I migrated from Gluster to Ceph a while back, since Gluster appears to be headed towards oblivion. It’s a shame, since Ceph is massive overkill for a small server farm like mine, but that’s life.
On the whole, Ceph is well-organized and well-documented. It does have some warts however:
- The processes for installing and maintaining Ceph are still in flux as of Ceph Octopus, which is the most recent my CentOS 7 servers can easily support. Ny my count, we’ve gone through the following options:
- Brute force RPM install (at least on Red Hat™-style systems)
- Ansible install(deprecated)
- ceph-deploy command. Apparently not included in my installation???
- cephadm command. The presumed wave of the future and definitely an easy way to get bootstrapped
- Certain error messages don’t convey enough information to understand or correct serious problems. For example:
monclient(hunting): handle_auth_bad_method server allowed_methods  but i only support [2,1]. What does this even mean? How do I make it go away???
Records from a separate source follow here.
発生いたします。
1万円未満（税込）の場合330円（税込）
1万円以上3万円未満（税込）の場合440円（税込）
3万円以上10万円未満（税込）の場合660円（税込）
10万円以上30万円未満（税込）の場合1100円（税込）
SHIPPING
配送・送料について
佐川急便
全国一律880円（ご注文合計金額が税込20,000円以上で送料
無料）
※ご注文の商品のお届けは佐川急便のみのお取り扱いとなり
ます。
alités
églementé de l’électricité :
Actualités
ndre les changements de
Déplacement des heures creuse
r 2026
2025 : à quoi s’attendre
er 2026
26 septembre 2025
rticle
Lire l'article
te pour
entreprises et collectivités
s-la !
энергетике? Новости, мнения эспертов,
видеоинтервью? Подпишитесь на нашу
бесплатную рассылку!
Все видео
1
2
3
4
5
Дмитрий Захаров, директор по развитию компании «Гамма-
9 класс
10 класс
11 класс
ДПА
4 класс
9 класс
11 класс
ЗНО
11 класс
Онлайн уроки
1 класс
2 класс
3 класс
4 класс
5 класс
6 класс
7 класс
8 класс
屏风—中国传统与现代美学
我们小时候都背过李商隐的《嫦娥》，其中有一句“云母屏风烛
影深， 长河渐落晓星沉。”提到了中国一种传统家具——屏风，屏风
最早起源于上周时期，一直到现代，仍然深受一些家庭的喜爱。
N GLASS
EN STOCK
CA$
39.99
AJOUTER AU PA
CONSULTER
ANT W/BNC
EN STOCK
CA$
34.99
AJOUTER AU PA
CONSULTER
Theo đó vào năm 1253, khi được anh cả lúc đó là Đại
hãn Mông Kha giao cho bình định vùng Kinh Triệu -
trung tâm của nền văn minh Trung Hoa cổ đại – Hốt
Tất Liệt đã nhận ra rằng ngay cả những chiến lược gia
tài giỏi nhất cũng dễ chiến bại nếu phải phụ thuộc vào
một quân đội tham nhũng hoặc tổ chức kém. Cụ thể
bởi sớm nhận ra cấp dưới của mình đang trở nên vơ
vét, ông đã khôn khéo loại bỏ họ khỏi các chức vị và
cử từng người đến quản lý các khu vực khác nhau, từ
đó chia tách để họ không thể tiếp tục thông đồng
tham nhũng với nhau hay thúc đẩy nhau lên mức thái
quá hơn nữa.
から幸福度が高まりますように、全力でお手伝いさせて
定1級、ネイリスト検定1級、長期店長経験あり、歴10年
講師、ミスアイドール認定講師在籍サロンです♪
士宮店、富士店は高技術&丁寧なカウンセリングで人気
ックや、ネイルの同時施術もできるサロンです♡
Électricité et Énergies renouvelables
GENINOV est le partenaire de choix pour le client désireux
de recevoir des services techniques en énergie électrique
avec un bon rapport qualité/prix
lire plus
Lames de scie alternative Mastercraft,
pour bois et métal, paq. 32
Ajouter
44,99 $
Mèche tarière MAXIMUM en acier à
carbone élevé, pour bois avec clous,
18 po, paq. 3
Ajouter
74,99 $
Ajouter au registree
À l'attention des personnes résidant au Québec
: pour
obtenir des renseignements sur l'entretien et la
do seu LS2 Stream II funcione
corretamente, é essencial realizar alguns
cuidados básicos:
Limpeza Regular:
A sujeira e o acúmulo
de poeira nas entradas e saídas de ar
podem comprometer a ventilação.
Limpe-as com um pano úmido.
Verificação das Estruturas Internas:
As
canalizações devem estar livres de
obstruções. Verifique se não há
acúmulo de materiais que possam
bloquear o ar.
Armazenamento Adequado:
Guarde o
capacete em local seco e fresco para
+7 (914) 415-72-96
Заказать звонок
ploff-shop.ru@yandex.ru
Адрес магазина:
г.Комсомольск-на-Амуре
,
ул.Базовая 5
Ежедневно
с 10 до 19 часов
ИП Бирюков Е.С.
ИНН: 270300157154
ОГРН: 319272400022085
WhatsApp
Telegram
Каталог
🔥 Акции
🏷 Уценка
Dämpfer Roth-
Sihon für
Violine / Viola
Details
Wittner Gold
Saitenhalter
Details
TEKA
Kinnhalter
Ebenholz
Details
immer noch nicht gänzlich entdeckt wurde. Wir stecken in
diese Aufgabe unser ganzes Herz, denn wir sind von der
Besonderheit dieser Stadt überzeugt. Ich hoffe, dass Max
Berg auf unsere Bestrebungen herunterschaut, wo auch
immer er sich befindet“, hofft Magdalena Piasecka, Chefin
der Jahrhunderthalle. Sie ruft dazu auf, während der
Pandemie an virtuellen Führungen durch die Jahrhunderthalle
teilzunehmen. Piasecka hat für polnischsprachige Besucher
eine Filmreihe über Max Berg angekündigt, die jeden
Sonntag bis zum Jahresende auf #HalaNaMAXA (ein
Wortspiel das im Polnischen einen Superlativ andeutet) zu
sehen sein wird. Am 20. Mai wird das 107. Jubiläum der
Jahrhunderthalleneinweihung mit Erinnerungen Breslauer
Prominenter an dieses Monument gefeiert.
- A number of systemd dæmons can fail with nothing more informative than “Start request repeated too quickly.” Often the best way to get usable (or sometimes useless) information on why the dæmon failed is to run the associated service manually and in the foreground. Especially since neither the system journal nor default log levels give any hints whatsoever.
- Ceph handles the idea that a host can have multiple long and short names very poorly.
- I have managed to severely damage the system multiple times, and I suspect a lot of it came from picking the wrong (obsolete) set of maintenance instructions even when I looked under a specific Ceph documentation release. Fortunately the core system is fairly bulletproof.
As a result, I’ve been posting information pages related to my journey. Hopefully they’ll be of help.